» SUPPLIED INFORMATION:
################
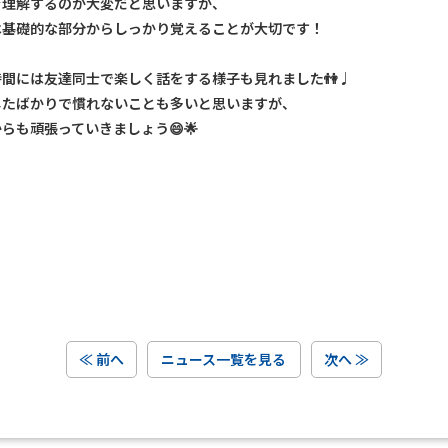
を理解するのが大変だと思いますが、
は基礎的な部分からしっかり覚えることが大切です！
時間には友達同士で楽しく話をする様子も見れました👫♩
したばかりで慣れないことも多いと思いますが、
らも頑張っていきましょう😄🌟
≪ 前へ
ニュース一覧を見る
次へ ≫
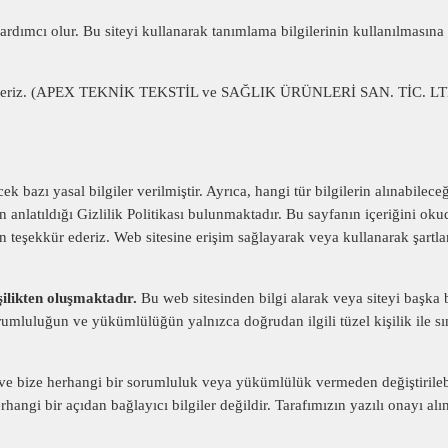
rdımcı olur. Bu siteyi kullanarak tanımlama bilgilerinin kullanılmasına
kkür ederiz. (APEX TEKNİK TEKSTİL ve SAĞLIK ÜRÜNLERİ SAN. TİC. LTD
ek bazı yasal bilgiler verilmiştir. Ayrıca, hangi tür bilgilerin alınabilece
ın anlatıldığı Gizlilik Politikası bulunmaktadır. Bu sayfanın içeriğini oku
çin teşekkür ederiz. Web sitesine erişim sağlayarak veya kullanarak şartla
ilikten oluşmaktadır.
Bu web sitesinden bilgi alarak veya siteyi başka 
 sorumluluğun ve yükümlülüğün yalnızca doğrudan ilgili tüzel kişilik ile s
ve bize herhangi bir sorumluluk veya yükümlülük vermeden değiştirilebi
erhangi bir açıdan bağlayıcı bilgiler değildir. Tarafımızın yazılı onayı a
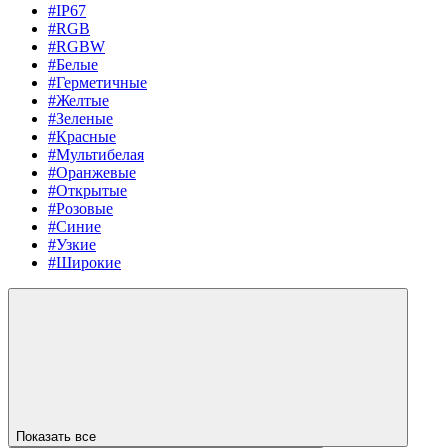
#IP67
#RGB
#RGBW
#Белые
#Герметичные
#Желтые
#Зеленые
#Красные
#Мультибелая
#Оранжевые
#Открытые
#Розовые
#Синие
#Узкие
#Широкие
Показать все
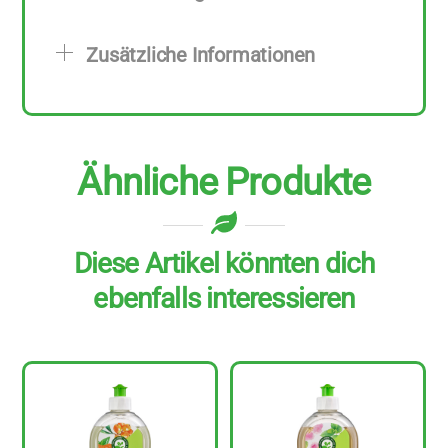
Stück
zu
Zusätzliche Informationen
500
ml
Menge
Ähnliche Produkte
Diese Artikel könnten dich
ebenfalls interessieren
################
» ACTION ITEM:
Please render every line of text from the records above as a Markdown table with the columns Row and Line, numbering the rows and skipping blank lines. Leave the pictures out of the answer.

» REPLY:
| Row | Line |
|---|---|
| 1 | を理解するのが大変だと思いますが、 |
| 2 | は基礎的な部分からしっかり覚えることが大切です！ |
| 3 | 時間には友達同士で楽しく話をする様子も見れました👫♩ |
| 4 | したばかりで慣れないことも多いと思いますが、 |
| 5 | らも頑張っていきましょう😄🌟 |
| 6 | ≪ 前へ |
| 7 | ニュース一覧を見る |
| 8 | 次へ ≫ |
| 9 | rdımcı olur. Bu siteyi kullanarak tanımlama bilgilerinin kullanılmasına |
| 10 | kkür ederiz. (APEX TEKNİK TEKSTİL ve SAĞLIK ÜRÜNLERİ SAN. TİC. LTD |
| 11 | ek bazı yasal bilgiler verilmiştir. Ayrıca, hangi tür bilgilerin alınabilece |
| 12 | ın anlatıldığı Gizlilik Politikası bulunmaktadır. Bu sayfanın içeriğini oku |
| 13 | çin teşekkür ederiz. Web sitesine erişim sağlayarak veya kullanarak şartla |
| 14 | ilikten oluşmaktadır. |
| 15 | Bu web sitesinden bilgi alarak veya siteyi başka  |
| 16 |  sorumluluğun ve yükümlülüğün yalnızca doğrudan ilgili tüzel kişilik ile s |
| 17 | ve bize herhangi bir sorumluluk veya yükümlülük vermeden değiştirilebi |
| 18 | erhangi bir açıdan bağlayıcı bilgiler değildir. Tarafımızın yazılı onayı a |
| 19 | #IP67 |
| 20 | #RGB |
| 21 | #RGBW |
| 22 | #Белые |
| 23 | #Герметичные |
| 24 | #Желтые |
| 25 | #Зеленые |
| 26 | #Красные |
| 27 | #Мультибелая |
| 28 | #Оранжевые |
| 29 | #Открытые |
| 30 | #Розовые |
| 31 | #Синие |
| 32 | #Узкие |
| 33 | #Широкие |
| 34 | Показать все |
| 35 | Stück |
| 36 | zu |
| 37 | Zusätzliche Informationen |
| 38 | 500 |
| 39 | ml |
| 40 | Menge |
| 41 | Ähnliche Produkte |
| 42 | Diese Artikel könnten dich |
| 43 | ebenfalls interessieren |